Hey everyone. I'll apologize in advance for the length of this post, and any grammatical errors since I'm using voice to text.
To get this out of the way I reset last night. Moving on.
A lot of things have begun to come together for me in the last few days. I'm always surprised. Sometime like this exist in life where things that made no sense or didn't add up just suddenly start to come together to form some pretty big Revelations.
I was listening to an episode of the new man podcast yesterday and one of the biggest messages was this idea that men tend to put themselves into something of a self-fulfilling prophecy. We get uncomfortable in our relationships oh, so we find comfort in a distraction, whether it's a good one like exercise or sports or reading, or a not-so-healthy one like drinking having an affair, working too much, or pornography use. Since when you feel better when we're doing those things away from our significant other, we determined that the significant other must be the source of the problem.
In actuality, what it means for us to do that is that we're putting ourselves in the position of being a victim. our problems are really somebody else is doing, and therefore it's going to take somebody else to solve them. We're making the choice to make ourselves powerless.
another point they made, was that men tend to put everything on their significant other. We expect them, within the norms of a heterosexual relationship, to be our emotional support, to bear and bear responsibility for our children, to work, in most cases to keep the house. It's no wonder why they don't want to f*** anymore. What we should consider doing, and I believe this to be true, is to put on our significant others only the thing is that only they can fulfill in our life. The rest of it, we need to find a productive outlet for. they suggest, and again I agree with, finding a group of like-minded men to spend time with on a regular basis. A group that, in the words of brene brown, "has your back. No, I mean really has your back".
I found this to be true looking back. My friends and I would do an annual guys weekend where we spent a few days at a buddy's cabin eating, sleeping, drinking, bullshiting, and generally doing the modern version of beating drums in the woods. we've been skiing together and we've been to Vegas together. when I returned from all of those places I am happier, more confident, more balanced, and a much nicer person to be around.
Adding all of these Revelations together, along with what I heard yesterday, I came to another conclusion.

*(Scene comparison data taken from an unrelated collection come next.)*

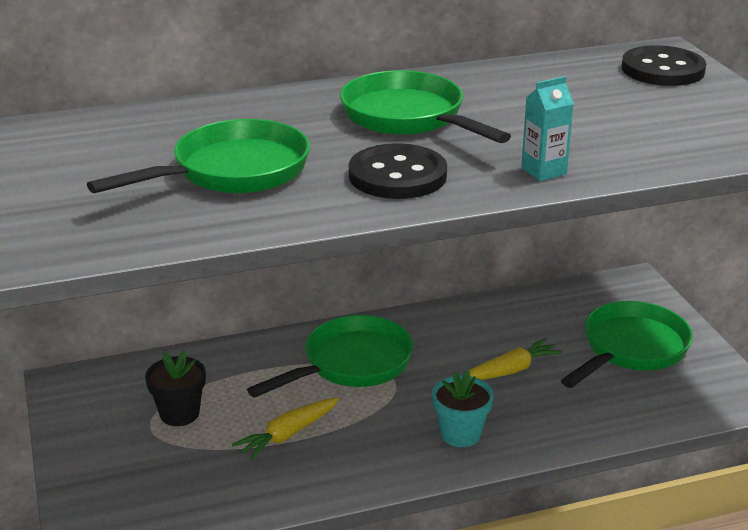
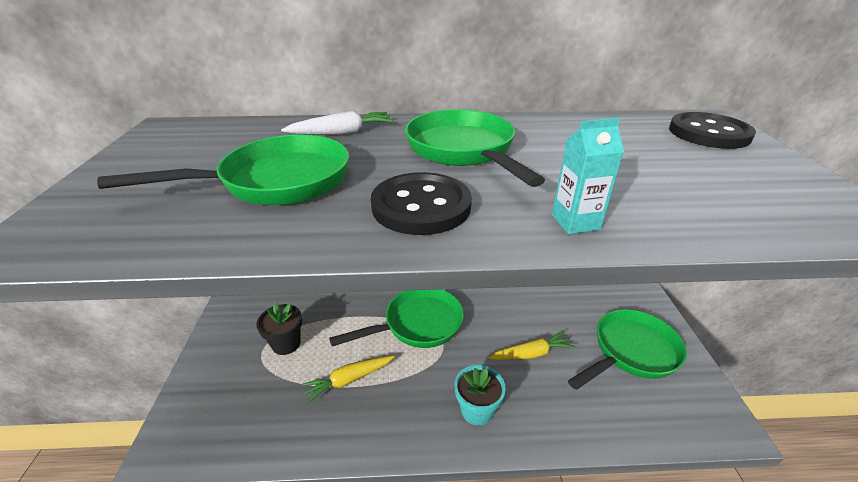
camera: 15 degrees right, 5 degrees up
(256, 113) = (342, 133): none -> white carrot

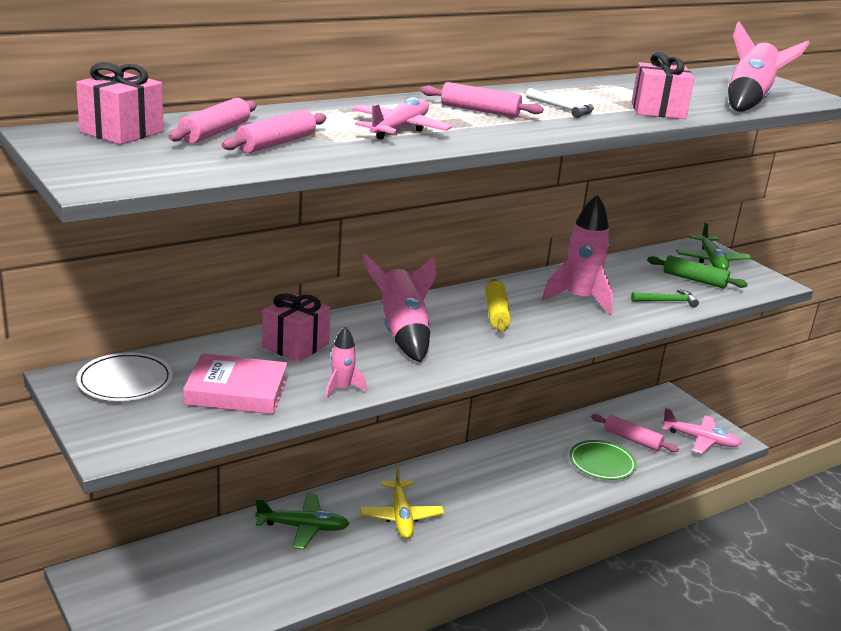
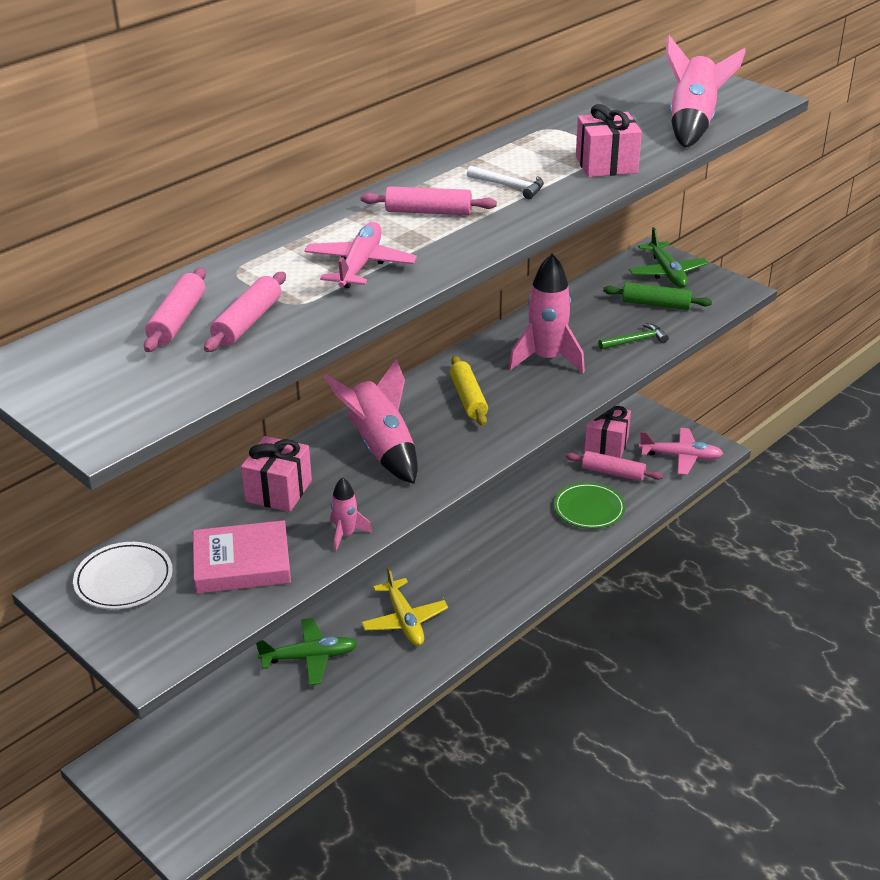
camera: 10 degrees left, 10 degrees up
(122, 132) = (83, 344): pink gift -> pink gift (606, 445)

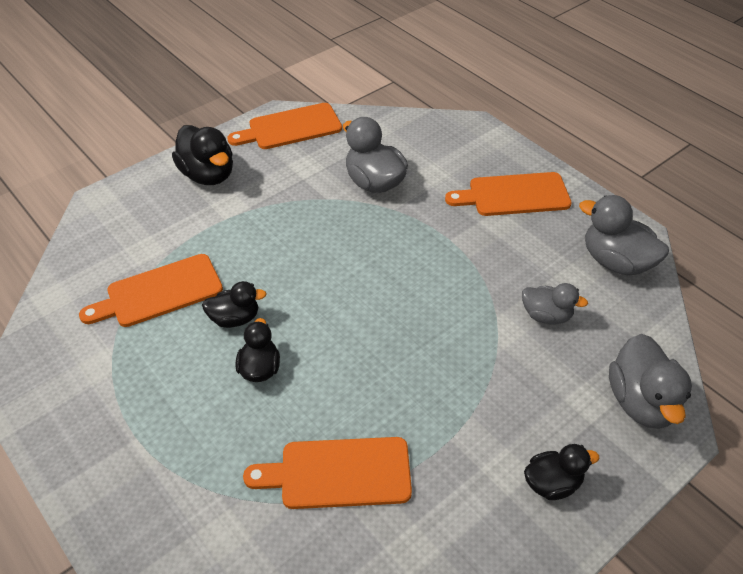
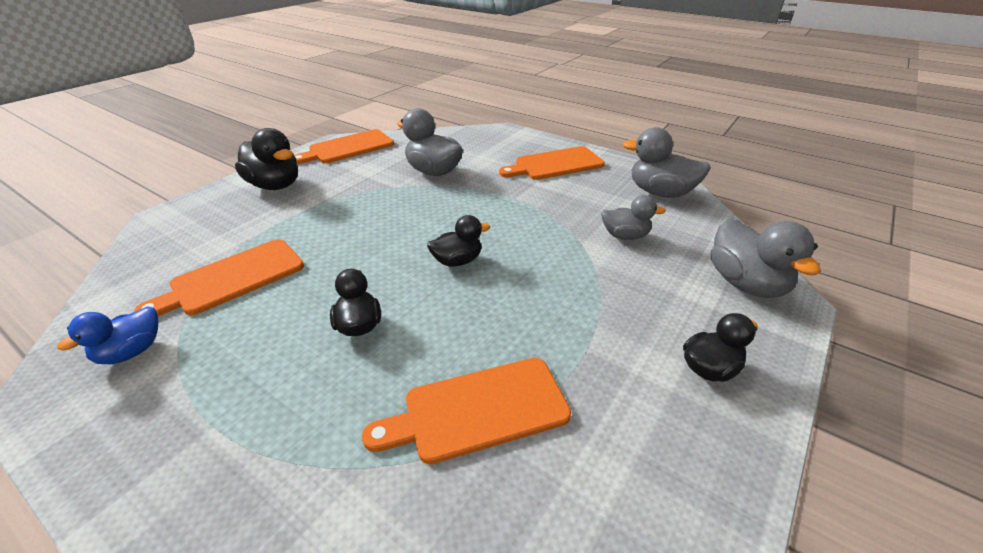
camera: 15 degrees left, 10 degrees down
(77, 354) = (131, 352): none -> blue duck
(235, 318) = (322, 287): black duck -> black duck (457, 261)

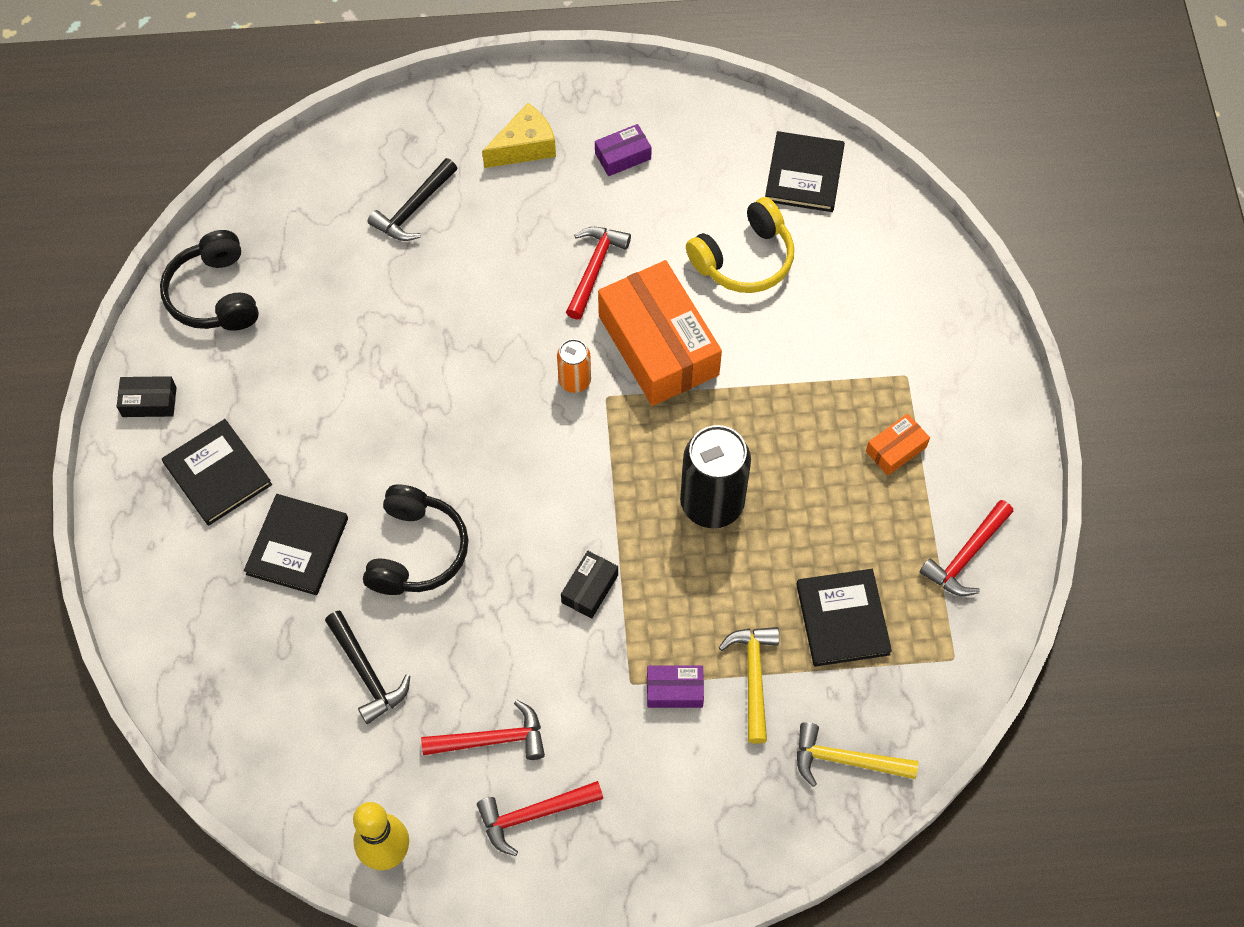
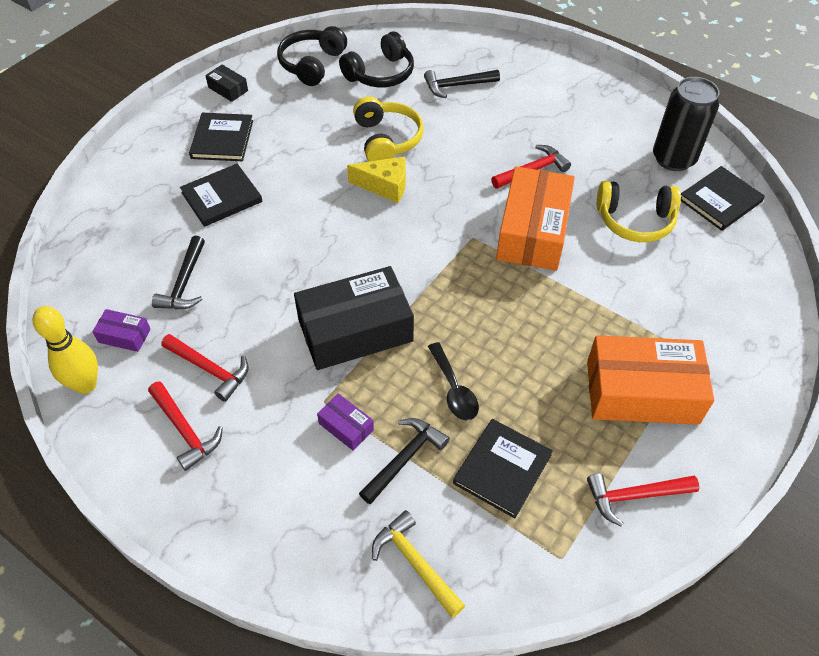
camera: 40 degrees right, 10 degrees down
(405, 339) = (387, 139): none -> yellow headphones
(416, 551) = (279, 242): black headphones -> black headphones (380, 74)
(525, 147) = (550, 93): yellow cheese -> yellow cheese (385, 186)
(533, 815) = (185, 430): red hammer -> red hammer turned 150 degrees counterclockwise
(574, 381) = (462, 217): orange can -> none
(589, 588) = (355, 330): black box -> black box, size x2.30
(623, 156) = (606, 128): purple box -> purple box (124, 336)
(712, 503) = (480, 337): black can -> black can (673, 159)
(735, 576) = (454, 389): none -> black spoon
(753, 677) = (405, 458): yellow hammer -> black hammer
(896, 449) = (642, 392): orange box -> orange box, size x2.30

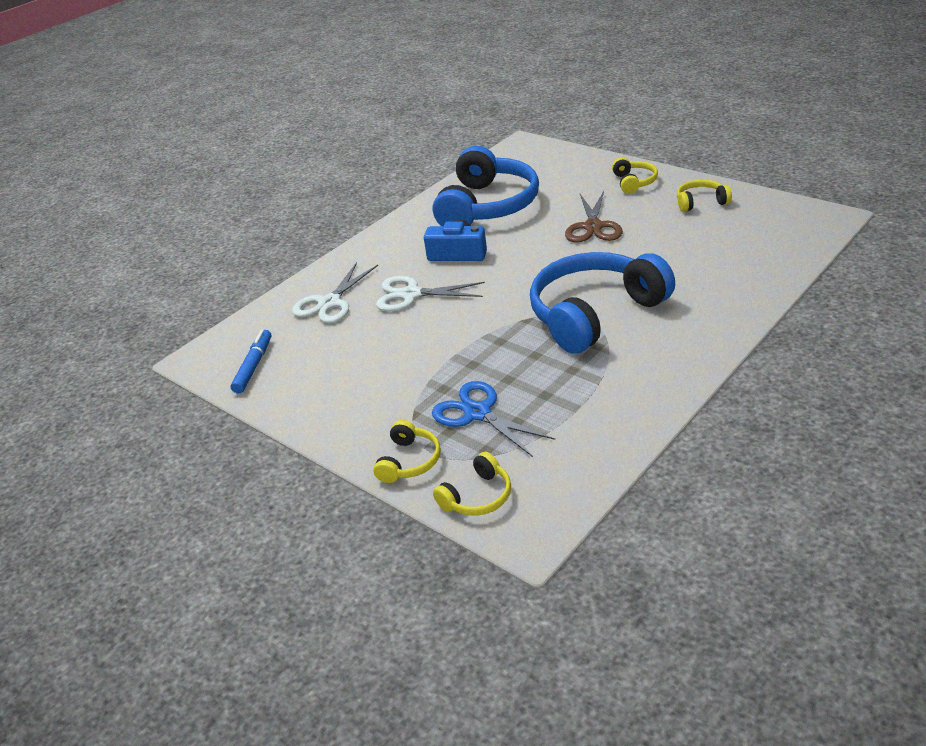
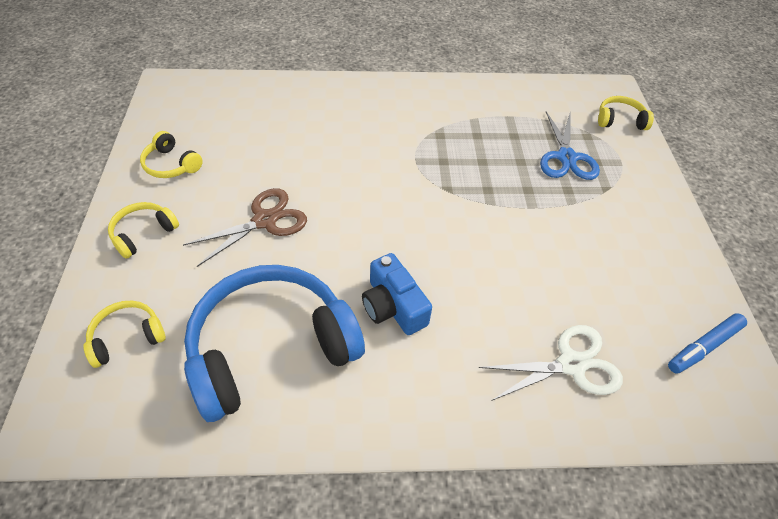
camera: 140 degrees left, 15 degrees up
(409, 461) = (639, 164): yellow headphones -> yellow headphones (127, 337)
(411, 294) = (491, 297): white scissors -> none
(594, 314) = (404, 154): blue headphones -> none

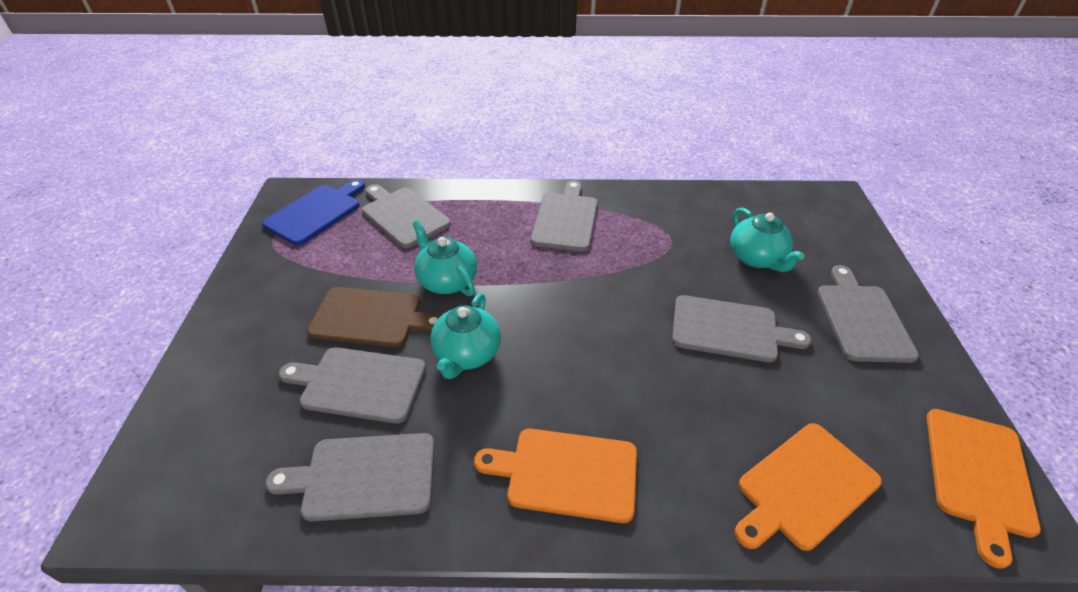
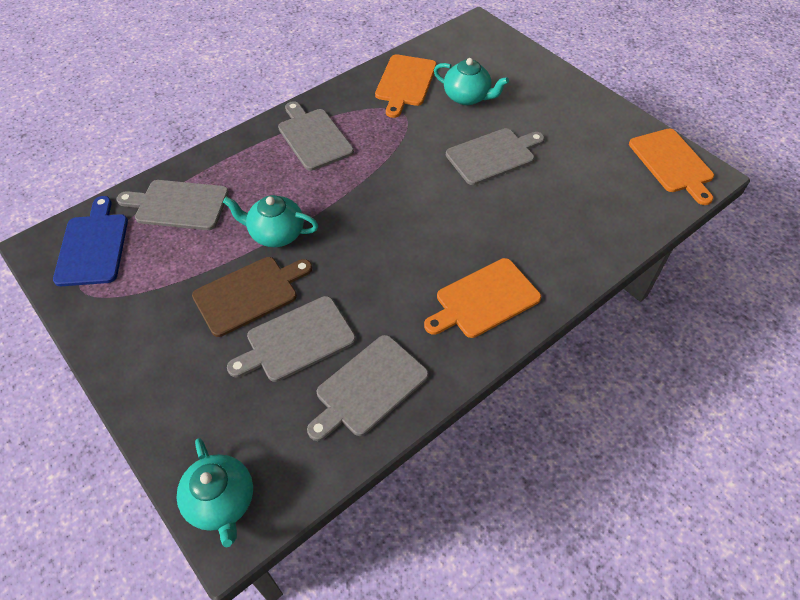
camera: 40 degrees left, 10 degrees up
(467, 354) = (349, 273): turquoise teapot -> turquoise teapot (221, 502)
(804, 487) = (605, 222): orange cutting board -> orange cutting board (405, 83)
(862, 319) = (557, 105): grey cutting board -> none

There are a lot of things that I do in a day that on the surface seem to have intrinsic value, but in reality are nothing more than me wanting to distract myself from the discomfort that has been created in my relationship, and the discomfort I have with myself. essentially distract myself from the fact that I have chosen to be a victim. Listening to public radio all the way to work and back. Even when I don't really care about the story. Even when it's pledge week. Listening to podcasts on my drive, on the treadmill, etc. They might be all about self-improvement, I'm taking in the information doesn't do any good if you never actually do the work. Keeping up with the news constantly. I told myself I need to do it for my job, and while I need to have a general understanding of what's going on in the world, and in finance specifically, my email at work will tell me everything I need to know on a daily basis. Being well-read? No doubt reading is very valuable, and being well-read can provide good qualities in your life. But again when all you're doing is reading, especially when a lot of it is either self-improvement or business improvement, and you never actually take the time to absorb and do the work, all you're doing is escaping. of course, without question, drinking, porn, and smoking, all fall into this category come up but even worse they don't have any actual benefits to me.
This incredibly long-winded post is my way of saying this:
I'm starting a 30 day cleanse. there are lots of people in the world who have done the whole30 challenge around eating. My whole 30 challenge is going to be to be present in my whole life for 30 days. This means no porn, no smoking, having only one drink in a setting, not checking the news throughout the day, unblocking off my commute time for self-reflection, journaling via voice, and checking in here.
My workouts, especially my cardio where I get incredibly bored, are the one place I will allow myself to listen to a podcast.